> 操作说明:
说明下方条目中有多少行包含字符串“reads”，只给出该数字。

%%

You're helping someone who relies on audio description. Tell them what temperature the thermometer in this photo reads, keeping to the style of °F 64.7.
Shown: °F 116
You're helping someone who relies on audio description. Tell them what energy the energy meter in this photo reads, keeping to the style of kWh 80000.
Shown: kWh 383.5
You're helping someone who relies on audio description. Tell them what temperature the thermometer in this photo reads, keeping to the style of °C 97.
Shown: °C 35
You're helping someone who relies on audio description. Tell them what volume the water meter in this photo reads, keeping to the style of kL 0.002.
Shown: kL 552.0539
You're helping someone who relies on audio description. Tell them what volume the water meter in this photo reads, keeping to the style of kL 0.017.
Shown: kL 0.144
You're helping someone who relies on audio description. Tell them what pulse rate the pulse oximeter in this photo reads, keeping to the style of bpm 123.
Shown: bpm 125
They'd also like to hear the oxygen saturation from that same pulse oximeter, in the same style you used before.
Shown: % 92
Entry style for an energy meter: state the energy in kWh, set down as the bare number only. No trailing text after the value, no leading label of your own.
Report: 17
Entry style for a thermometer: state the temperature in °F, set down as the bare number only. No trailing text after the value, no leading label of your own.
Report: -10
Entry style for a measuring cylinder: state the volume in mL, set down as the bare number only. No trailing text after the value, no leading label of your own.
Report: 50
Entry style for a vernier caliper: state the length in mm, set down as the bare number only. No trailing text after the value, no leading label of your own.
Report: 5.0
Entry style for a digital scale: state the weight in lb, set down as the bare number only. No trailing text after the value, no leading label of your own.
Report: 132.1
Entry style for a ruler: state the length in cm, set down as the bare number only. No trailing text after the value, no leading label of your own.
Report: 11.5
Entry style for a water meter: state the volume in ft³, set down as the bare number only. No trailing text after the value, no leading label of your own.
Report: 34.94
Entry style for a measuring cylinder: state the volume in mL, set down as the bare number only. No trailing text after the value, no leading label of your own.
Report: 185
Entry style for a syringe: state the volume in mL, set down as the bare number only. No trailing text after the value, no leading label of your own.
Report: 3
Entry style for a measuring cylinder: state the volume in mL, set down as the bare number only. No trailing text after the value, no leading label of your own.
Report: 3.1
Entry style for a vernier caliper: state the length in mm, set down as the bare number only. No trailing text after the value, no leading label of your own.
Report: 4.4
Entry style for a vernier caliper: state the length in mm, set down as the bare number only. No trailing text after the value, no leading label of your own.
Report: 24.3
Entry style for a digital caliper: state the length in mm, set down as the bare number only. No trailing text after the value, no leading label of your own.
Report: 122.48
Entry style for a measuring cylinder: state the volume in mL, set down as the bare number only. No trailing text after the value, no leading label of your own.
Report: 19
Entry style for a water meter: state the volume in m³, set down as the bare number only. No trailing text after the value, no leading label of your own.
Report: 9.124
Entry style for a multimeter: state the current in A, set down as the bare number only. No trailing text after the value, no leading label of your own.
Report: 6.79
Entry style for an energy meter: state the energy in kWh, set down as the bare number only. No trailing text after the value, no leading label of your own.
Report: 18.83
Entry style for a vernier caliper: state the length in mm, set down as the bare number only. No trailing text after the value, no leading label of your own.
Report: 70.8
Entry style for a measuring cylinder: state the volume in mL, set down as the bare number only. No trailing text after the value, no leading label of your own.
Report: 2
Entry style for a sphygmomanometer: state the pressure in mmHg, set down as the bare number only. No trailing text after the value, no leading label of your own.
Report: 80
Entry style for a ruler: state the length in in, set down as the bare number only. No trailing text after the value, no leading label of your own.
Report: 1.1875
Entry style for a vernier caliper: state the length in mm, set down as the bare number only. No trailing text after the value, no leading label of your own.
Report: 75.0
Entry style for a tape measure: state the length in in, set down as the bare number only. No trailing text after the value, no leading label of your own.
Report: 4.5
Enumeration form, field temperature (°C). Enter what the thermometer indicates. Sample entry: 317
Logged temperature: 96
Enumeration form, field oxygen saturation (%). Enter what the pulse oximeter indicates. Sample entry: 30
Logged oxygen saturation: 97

%%

> 你的解答:
6